Pria itu tidak tahu apa dan siapa yang telah mengajari Lamia bisa berbicara sepanjang lebar itu tanpa perlu memedulikan sikap anggun dan tertutup miliknya selama ini. Wanita ini terlihat begitu naif seperti gadis remaja pada umumnya yang suka sekali menjahili orang dengan sesuatu-sesuatu tak berbobot seperti ini.
"Kamu punya banyak kemampuan." Pria itu berdeham kembali, menatap lurus pada Lamia yang menyengir di hadapan nya.
"Jika kamu bisa menebak siapa aku dengan benar, aku akan mengabulkan apa pun keinginan mu."

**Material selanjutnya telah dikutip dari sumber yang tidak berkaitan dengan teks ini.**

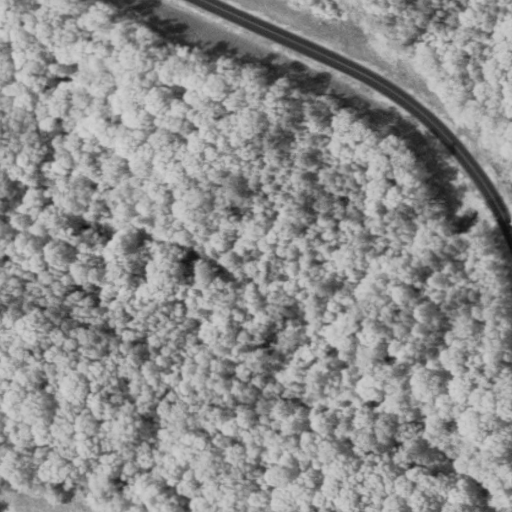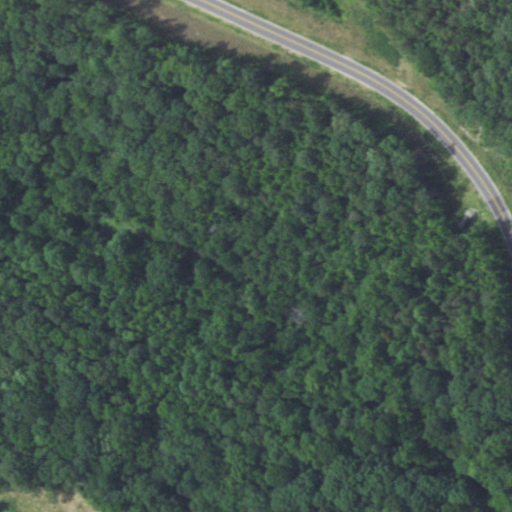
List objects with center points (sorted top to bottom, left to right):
road: (383, 82)
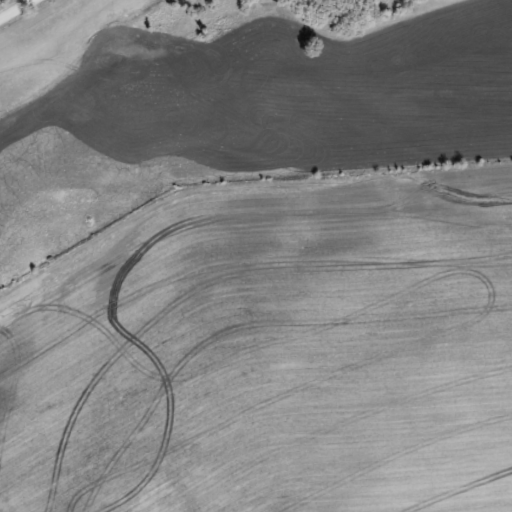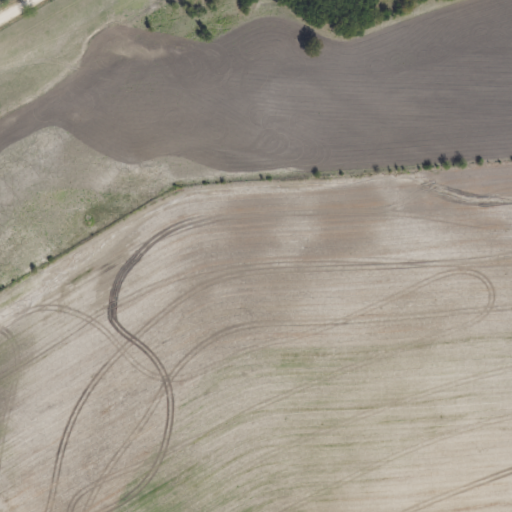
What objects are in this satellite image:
road: (16, 9)
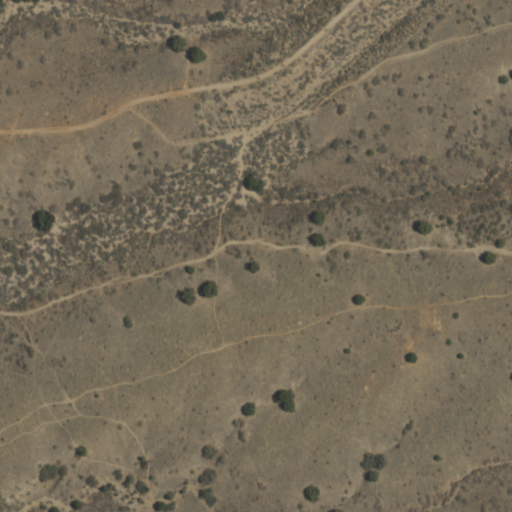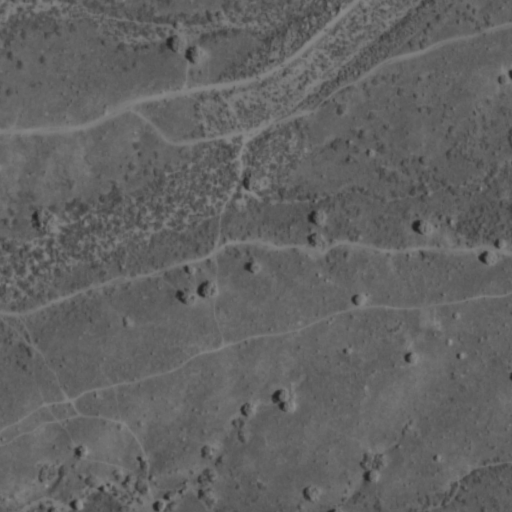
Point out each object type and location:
road: (187, 90)
road: (322, 100)
road: (186, 141)
road: (251, 245)
road: (240, 340)
road: (102, 418)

Dia tampak mulai serius, tidak ada lagi ekspresi mengejek atau menghina miliknya, dan Lamia bisa merasakan bahwa pria di hadapan nya ini bisa di ajak menjadi teman nya.
"Kamu Ayah mertua ku?"
"Apa?"
"Suami Ibu Merry."
"Kamu kira aku berselera menikahi nenek-nenek?" Pria itu tampak tak percaya dan jengkel.

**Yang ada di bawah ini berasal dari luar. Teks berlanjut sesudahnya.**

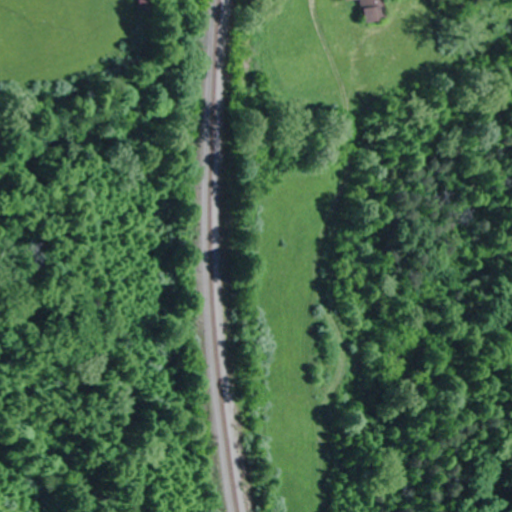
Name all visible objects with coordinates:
building: (373, 10)
railway: (218, 256)
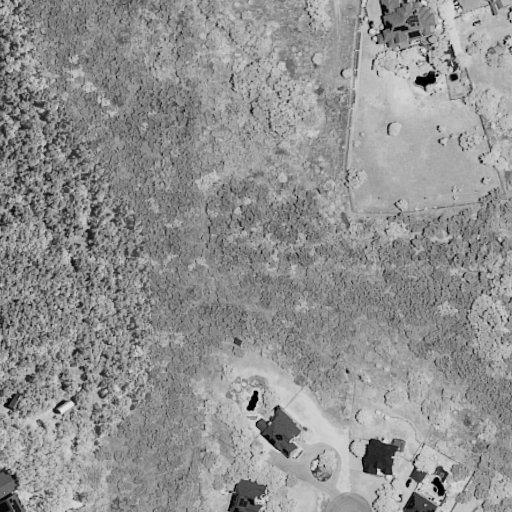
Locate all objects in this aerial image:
building: (501, 5)
building: (409, 22)
building: (283, 431)
building: (383, 456)
road: (303, 458)
building: (420, 473)
building: (7, 492)
building: (250, 496)
building: (423, 504)
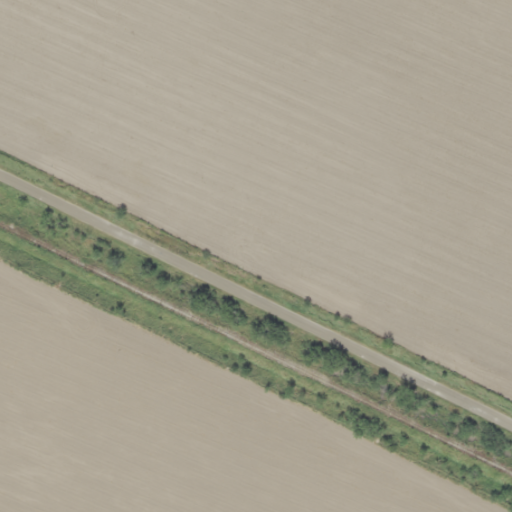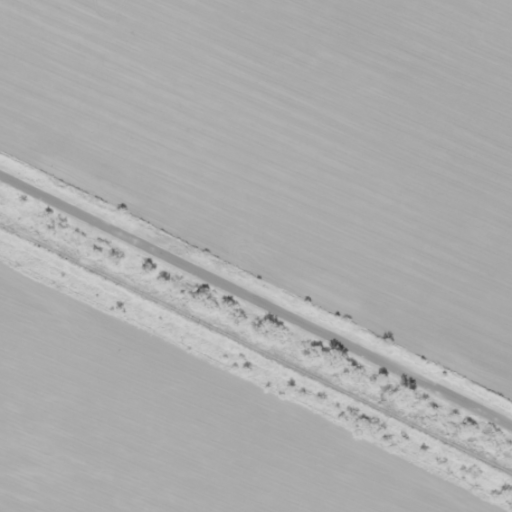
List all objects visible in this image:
road: (256, 291)
railway: (256, 349)
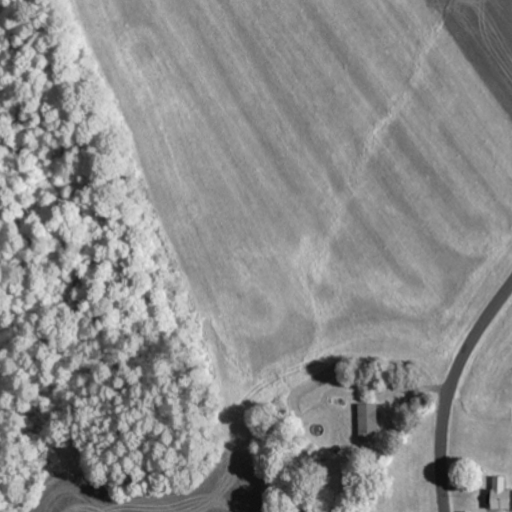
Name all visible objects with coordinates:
road: (449, 390)
building: (369, 420)
building: (501, 493)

Usianya yang masih muda tapi harus mendapatkan istri seorang nenek-nenek senja. Dimana bisa itu di benarkan? Umur mereka bahkan sangat jauh berbeda, hubungan yang keseluruhan timpang itu... lagipula, hormon seks nya tidak mungkin terbangkitkan pada seorang wanita tua yang lebih pantas menjadi Ibu nya!

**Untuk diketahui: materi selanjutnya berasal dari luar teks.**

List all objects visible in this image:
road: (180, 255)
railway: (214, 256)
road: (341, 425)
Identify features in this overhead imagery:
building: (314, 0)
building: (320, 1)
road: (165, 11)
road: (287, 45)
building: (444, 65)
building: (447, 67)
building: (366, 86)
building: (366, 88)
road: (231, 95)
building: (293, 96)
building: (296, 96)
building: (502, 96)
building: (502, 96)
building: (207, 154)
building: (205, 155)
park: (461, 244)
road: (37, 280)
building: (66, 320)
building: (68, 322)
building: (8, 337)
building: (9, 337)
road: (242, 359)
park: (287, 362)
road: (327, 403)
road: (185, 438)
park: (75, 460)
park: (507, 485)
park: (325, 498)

"Oh, bukan?" Lamia berpikir. "Tapi Ibu hanya memiliki dua anak, Mas Lingga dan Abi. Apa kamu teman dekat nya Damar?" Lalu tiba-tiba terkejut. "Jangan-jangan kamu anak haram mertua ku?"
Pria di hadapan nya melotot. "Siapa yang kamu sebut anak haram?" Melihat wajah polos Lamia, dia tidak ada hati untuk memarahinya dan berakhir mendesah benci.
"Aku Pandji. Saudara sepupu dari Mas Rhandra. Almarhum suami Mbak Merry."
"Ah!" Lamia menepuk kedua tangan di dada, mengangguk sok mengerti.
"Paman Pandji."
"Panggil aku Pandji saja."
Lamia sedikit mengernyit, tapi dia tidak protes dan mengangguk mengiyakan. Dengan hati-hati Pandji memperhatikan Lamia lagi. Dia tidak seperti orang yang habis selamat dari kecelakaan mobil. Hanya luka di kepala dan amnesia. Pandji sendiri masih ragu, apa wanita ini benar-benar orang yang amnesia?